Isidore Zimmerman, 64, who served 26 years and became one of three jailhouse lawyers known as the "Saints of Dannemora," last week was granted a summary judgment by the New York Court of Claims on the state's liability for damages.
Monetary compensation is now required, with a judge assigned to set the appropriate amount.
"I've been examined by a psychiatrist, and a psychologist and an economist," Zimmerman said yesterday from his apartment in Queens. "They are trying to set a value on my pain and suffering during those lost years; the loss to my wife, and my unfulfilled earning potential.
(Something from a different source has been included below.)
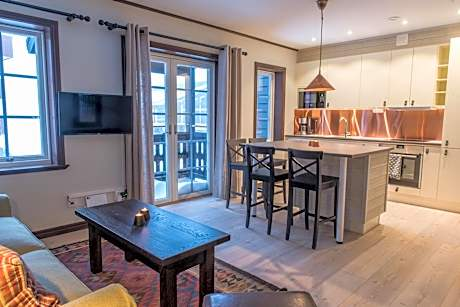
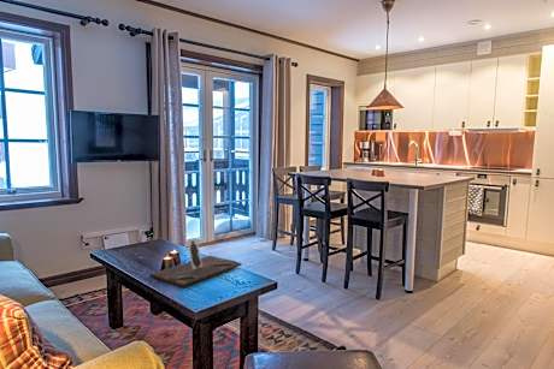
+ decorative tray [149,237,243,288]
The economist asked me what I would've been if I didn't go to jail, and I told him a lawyer. I became a good jailhouse lawyer and I would've been a good one outside. Lawyers make a lot of money."
Fred Fabricant, Zimmerman's attorney, said that in 1955 a New York court granted $155,000 in compensation to a man wrongfully put in jail. Last year, a California court awarded $1 million to a man who spent two years in jail.
"We expect a very considerable compensation," Fabricant said. "Far beyond those very different cases. And there is every evidence we'll get it."
Zimmerman, who has fought to win damages from the state since his release from jail, was a doorman on the midnight-to-8 a.m. shift until his retirement earlier this year. His take-home pay in recent years has been about $212 weekly.
Fabricant said Zimmerman can expect his damage award by Christmas time.